For more stuff on ASP.NET MVC, subscribe to my feed: http://feeds.feedburner.com/jeffreypalermo
If you installed the December CTP of the ASP.NET MVC Framework, you had to install it. The assembly was registered with the GAC, and you didn’t have to deploy the assembly. The original plan was to release the MVC Framework with a service pack of .Net 3.5. That is no longer the plan.
In the March CTP, System.Web.Mvc.dl, System.Web.Routing.dll, and System.Web.Abstractions.dll can all be deployed to the bin folder. They don’t require the GAC. I like that a lot. I recently deployed www.partywithpalermo.com using the March CTP drop of the MVC Framework. I have .Net 3.5 on the web server, and it was super simple.
Routing is a bit different. Make sure to change [controller]/[route] to {controller}/{route}. Minor change. Overall, I’m actually using to using {} for tokens because of all the NAnt build work I’ve done (NAnt uses ${prperty}).
Routing can be used with existing apps. If you have every done url rewriting (I have), you know how painful it can be. Now that routing is in a separate assembly, you can use it with any ASP.NET app you wish. I really like that concept because routing doesn’t care if you are using the mvc handler or page hander. It works for parsing urls either way.

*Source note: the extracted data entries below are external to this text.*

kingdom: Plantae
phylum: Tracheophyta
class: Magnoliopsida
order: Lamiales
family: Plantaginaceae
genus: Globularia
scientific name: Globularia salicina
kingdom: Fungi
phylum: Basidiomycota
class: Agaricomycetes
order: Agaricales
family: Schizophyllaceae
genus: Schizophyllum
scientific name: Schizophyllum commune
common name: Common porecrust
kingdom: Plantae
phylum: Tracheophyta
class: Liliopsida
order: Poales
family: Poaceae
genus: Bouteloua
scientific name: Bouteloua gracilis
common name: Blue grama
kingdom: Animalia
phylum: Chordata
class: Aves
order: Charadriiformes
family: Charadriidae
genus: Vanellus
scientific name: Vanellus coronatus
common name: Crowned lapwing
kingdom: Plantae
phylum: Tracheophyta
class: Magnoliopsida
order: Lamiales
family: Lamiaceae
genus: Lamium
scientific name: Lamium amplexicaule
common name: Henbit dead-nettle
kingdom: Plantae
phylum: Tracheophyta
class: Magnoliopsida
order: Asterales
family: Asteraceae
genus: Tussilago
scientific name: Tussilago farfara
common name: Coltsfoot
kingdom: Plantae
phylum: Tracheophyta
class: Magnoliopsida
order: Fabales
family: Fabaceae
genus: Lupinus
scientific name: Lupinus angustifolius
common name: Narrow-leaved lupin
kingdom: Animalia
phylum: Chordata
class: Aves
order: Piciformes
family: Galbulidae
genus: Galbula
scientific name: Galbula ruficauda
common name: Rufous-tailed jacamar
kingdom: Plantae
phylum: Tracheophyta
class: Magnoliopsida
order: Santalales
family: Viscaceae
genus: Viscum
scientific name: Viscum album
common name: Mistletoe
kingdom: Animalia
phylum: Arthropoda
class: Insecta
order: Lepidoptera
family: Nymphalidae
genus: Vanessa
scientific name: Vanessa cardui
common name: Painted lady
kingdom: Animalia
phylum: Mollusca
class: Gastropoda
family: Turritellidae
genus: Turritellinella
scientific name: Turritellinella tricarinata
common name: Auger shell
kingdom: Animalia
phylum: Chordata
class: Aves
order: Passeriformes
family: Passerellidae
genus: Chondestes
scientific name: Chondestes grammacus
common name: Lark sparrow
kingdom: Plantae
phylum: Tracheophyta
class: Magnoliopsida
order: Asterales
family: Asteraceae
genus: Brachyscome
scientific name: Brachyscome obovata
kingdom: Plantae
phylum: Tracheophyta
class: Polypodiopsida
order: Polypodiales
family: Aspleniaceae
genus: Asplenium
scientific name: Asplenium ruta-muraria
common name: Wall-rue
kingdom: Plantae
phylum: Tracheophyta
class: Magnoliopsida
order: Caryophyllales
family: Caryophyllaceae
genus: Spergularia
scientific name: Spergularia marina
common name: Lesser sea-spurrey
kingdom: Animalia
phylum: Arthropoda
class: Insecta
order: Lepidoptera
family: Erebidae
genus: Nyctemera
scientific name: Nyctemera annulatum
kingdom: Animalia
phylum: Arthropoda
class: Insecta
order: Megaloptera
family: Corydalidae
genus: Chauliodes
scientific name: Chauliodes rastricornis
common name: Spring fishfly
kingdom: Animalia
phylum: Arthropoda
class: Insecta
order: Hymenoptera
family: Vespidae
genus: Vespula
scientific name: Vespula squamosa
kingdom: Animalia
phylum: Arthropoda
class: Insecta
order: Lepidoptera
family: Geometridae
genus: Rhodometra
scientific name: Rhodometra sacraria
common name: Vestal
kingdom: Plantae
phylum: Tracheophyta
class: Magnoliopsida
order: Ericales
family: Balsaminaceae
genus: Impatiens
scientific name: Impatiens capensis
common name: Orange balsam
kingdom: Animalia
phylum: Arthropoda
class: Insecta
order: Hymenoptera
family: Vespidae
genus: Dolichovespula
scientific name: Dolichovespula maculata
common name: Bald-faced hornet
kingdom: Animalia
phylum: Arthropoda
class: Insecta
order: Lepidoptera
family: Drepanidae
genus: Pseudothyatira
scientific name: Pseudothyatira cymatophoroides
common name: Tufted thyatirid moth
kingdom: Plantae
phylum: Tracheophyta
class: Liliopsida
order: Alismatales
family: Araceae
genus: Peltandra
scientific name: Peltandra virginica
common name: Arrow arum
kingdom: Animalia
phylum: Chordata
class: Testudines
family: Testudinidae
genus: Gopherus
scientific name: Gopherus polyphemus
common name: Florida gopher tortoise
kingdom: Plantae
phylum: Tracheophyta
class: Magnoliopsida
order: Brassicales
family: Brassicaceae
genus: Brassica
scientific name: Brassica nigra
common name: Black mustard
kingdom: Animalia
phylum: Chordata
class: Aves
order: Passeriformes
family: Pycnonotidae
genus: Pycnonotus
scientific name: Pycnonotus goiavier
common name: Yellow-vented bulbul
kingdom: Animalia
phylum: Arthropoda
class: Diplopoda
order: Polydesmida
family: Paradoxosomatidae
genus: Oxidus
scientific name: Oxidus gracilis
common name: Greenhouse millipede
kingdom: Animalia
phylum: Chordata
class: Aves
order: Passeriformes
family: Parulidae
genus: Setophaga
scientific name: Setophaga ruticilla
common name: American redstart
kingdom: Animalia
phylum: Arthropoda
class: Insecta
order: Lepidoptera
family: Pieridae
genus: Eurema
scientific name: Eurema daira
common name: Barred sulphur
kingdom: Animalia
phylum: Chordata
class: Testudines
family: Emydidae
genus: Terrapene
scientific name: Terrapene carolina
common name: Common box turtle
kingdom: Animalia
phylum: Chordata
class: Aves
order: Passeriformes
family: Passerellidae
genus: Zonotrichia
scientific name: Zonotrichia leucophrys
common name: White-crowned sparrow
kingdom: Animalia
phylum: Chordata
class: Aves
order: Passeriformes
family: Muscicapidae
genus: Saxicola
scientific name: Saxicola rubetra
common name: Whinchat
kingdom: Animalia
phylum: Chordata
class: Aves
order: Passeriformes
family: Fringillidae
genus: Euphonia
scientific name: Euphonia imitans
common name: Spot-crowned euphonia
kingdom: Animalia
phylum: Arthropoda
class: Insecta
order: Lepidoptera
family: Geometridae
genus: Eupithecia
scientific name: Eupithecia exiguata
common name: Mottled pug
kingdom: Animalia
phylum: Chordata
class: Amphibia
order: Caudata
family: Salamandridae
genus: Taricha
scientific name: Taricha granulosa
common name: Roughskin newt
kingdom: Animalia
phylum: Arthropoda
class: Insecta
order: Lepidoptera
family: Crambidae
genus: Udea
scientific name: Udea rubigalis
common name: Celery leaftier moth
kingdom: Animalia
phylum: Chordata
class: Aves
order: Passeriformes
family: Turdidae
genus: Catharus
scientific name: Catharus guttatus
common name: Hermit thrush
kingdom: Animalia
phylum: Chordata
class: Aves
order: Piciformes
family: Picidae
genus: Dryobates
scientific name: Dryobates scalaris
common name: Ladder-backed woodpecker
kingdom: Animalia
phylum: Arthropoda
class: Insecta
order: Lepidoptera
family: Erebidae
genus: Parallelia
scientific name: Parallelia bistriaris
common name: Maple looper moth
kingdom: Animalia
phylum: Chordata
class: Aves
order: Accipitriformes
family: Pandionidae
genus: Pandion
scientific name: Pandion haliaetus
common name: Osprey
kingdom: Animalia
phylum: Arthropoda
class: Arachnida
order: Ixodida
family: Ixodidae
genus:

Overall, I’m pretty impressed with this CTP (and it is a CTP). It is not done yet, and Microsoft makes no claims that it is complete. It’s the second public drop of a new, fledgling framework. The core, in my opinion, is the routes, controllers, and handoff to the views. All the other stuff is ancillary. Once the core is there, libraries like MvcContrib can start adding on extra features. For instance, I’m looking at leveraging the presentation object validators from the Castle project along with the [DataBind] attribute. It shouldn’t be to hard to leverage the Castle project here, even while using a different controller base class. I think they are quite complimentary, and Monorail has so many great features, I don’t think I’ll use the MVC Framework bare.
Let me know in a comment if you are interested in me releasing the source for www.partywithpalermo.com.
@Peter,
In Monorail, with the DataBind attribute, you don’t need to bind directly back into your business object. Often your business object doesn’t have all the setters necessary to pump values in from all the form fields or querystring values. This is where your presentation model comes in. You need an object specifically for the view that can be used with your web framework of choice in order to leverage some of the interesting features. Your presentation object will have the appropriate setters. It could possible be constructed by passing the business object into the constructor, and then the presentation object might only expose the necessary properties, not all of them
I initially chose MonoRail over MS WebEx because of the [DataBind] attribute. After a while though I decided that I didn’t like the UI having direct access to my business objects.
For example, the site I am writing will have someone else design the views. If I expose Employee what is to stop him from adding $Employee.Salary, $Employee.TelephoneNumber, or whatever he likes?
In addition to this I found that the view data being posted back doesn’t always map directly to a business object. I am finding it much better in MS WebEx to use LINQ to create lists of anonymous objects etc to feed my ViewData, and straight forward value types for getting data back and then deciding how it should affect my business objects.